◆ **Work instructions**
1/ Answer these questions using the triangle explanation:
(a) What value of x does it find?
(b) What is the measure of angle C?
(c) Which side does it name as the longest?
2/ Copy word for word the part of the triangle explanation that opens with the words containing "To find the" and closes with "AC is the longest.".
3/ Put this sentence from the triangle explanation into Spanish: "In a triangle, the side opposite the largest angle is the longest."

◆ **Text**
By solving for x using the sum of triangles' angles, we find that the largest angle in triangle ABC is angle B, meaning the opposite side, side AC, is the longest.

Step-by-step explanation:

In a triangle, the side opposite the largest angle is the longest. Given the angle measures in triangle ABC where m∠A = 60°, m∠B = (3x − 2)°, and m∠C = (2x + 7)°, we can first find the values of x by knowing the sum of the angles in a triangle equals 180°.

m∠A + m∠B + m∠C = 180°
60° + (3x − 2)° + (2x + 7)° = 180°
Combine like terms:
5x + 65 = 180°
Subtract 65 from both sides:
5x = 115
Divide by 5:
x = 23

Now substitute the value of x back into the expressions for angles B and C:
m∠B = (3(23) − 2)° = 67°
m∠C = (2(23) + 7)° = 53°.

Since the largest angle is B (67°), the side opposite to it, side AC, is the longest side in triangle ABC.

Answer 2

To find the longest side in triangle ABC, solve for x to determine the angles and then use the fact that the side opposite the largest angle is the longest. Angle B is the largest, therefore side AC is the longest.

Step-by-step explanation:

In triangle ABC, where the angles are given as m°A = 60°, m°B = (3x - 2)°, and m°C = (2x + 7)°, we can determine the longest side by first finding the values for x and then the measures of the angles B and C. According to the properties of triangles, the sum of the angles in a triangle is 180°. Therefore, we have:

60 + (3x - 2) + (2x + 7) = 180

5x + 65 = 180

5x = 115

x = 23

Now, substituting x back into the expressions for angles B and C:

m°B = (3x - 2)° = (3(23) - 2)° = 67°

m°C = (2x + 7)° = (2(23) + 7)° = 53°

Since angle B is the largest, side AC (opposite of angle B) will be the longest side in triangle ABC.

People photos with keypoints:
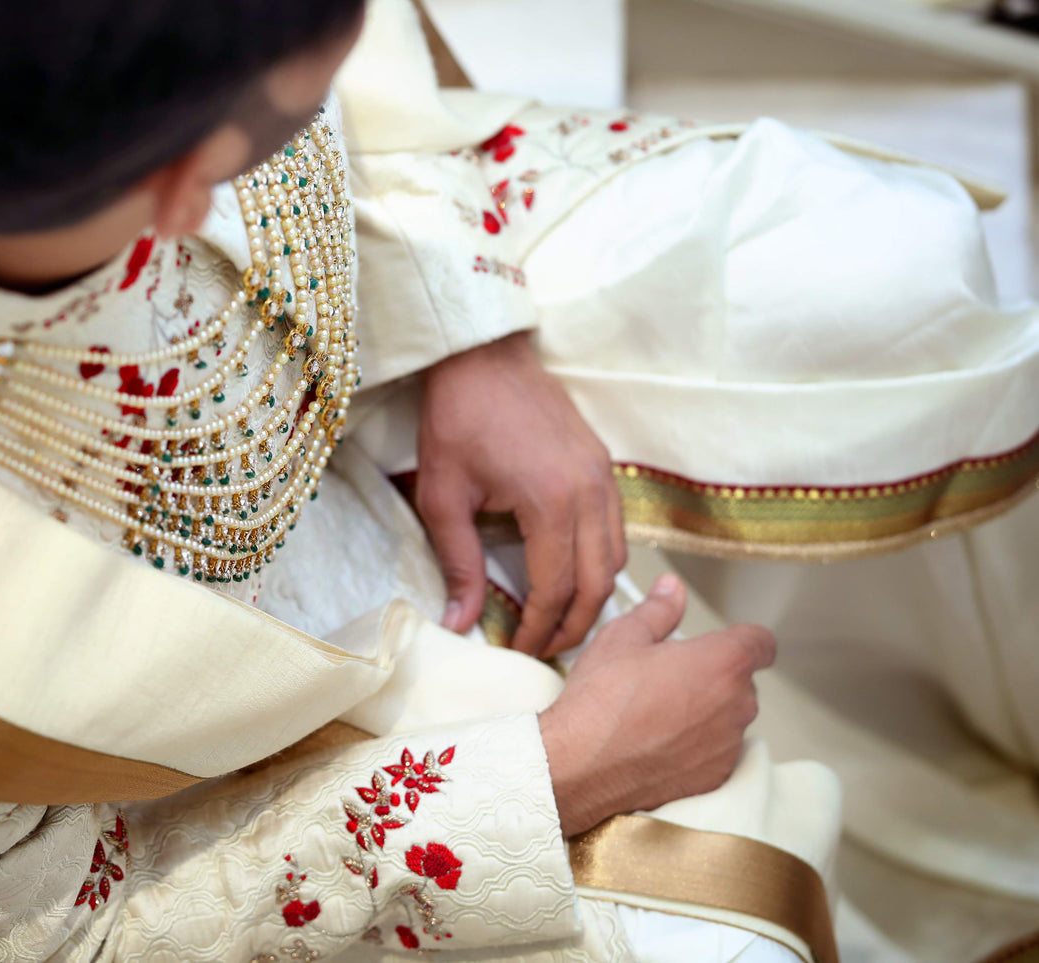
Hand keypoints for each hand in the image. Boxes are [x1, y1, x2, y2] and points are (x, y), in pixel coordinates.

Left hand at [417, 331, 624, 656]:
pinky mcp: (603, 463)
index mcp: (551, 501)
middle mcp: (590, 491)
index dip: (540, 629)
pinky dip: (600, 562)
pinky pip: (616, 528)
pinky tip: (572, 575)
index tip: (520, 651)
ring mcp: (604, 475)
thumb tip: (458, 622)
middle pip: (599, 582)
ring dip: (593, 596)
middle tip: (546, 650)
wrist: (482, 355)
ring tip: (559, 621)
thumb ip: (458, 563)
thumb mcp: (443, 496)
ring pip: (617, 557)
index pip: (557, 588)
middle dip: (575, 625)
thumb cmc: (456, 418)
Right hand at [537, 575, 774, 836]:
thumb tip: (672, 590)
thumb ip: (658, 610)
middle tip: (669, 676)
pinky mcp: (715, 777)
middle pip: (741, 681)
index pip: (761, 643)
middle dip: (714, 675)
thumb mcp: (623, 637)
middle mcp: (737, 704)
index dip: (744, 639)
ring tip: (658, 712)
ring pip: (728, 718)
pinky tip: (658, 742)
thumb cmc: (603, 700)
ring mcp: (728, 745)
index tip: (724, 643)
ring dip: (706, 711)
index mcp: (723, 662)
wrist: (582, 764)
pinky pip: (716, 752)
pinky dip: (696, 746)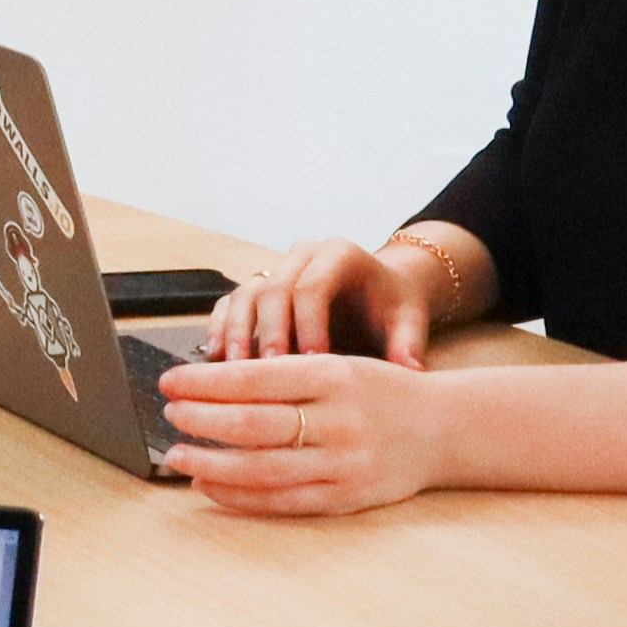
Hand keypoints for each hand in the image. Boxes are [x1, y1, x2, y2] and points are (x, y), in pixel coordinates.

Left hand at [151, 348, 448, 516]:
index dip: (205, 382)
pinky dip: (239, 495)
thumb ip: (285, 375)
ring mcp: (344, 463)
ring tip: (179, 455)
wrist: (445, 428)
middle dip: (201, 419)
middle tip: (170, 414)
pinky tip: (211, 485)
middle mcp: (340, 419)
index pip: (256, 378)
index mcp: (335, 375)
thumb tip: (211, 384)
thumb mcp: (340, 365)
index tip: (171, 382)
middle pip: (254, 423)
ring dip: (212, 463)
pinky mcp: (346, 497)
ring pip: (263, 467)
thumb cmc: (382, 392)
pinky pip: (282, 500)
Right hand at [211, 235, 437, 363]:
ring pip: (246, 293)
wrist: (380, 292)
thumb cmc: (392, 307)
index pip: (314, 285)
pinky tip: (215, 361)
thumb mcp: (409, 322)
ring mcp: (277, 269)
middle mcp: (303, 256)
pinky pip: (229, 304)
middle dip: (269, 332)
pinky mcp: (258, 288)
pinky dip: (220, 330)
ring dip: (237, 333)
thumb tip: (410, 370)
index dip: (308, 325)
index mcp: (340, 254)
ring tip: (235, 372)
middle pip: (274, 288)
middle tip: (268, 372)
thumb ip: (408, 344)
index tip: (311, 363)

◆ **Expected responses**
1/
(a) x = 23
(b) 53°
(c) Side AC

2/
To find the longest side in triangle ABC, solve for x to determine the angles and then use the fact that the side opposite the largest angle is the longest. Angle B is the largest, therefore side AC is the longest.

3/ En un triángulo, el lado opuesto al ángulo mayor es el más largo.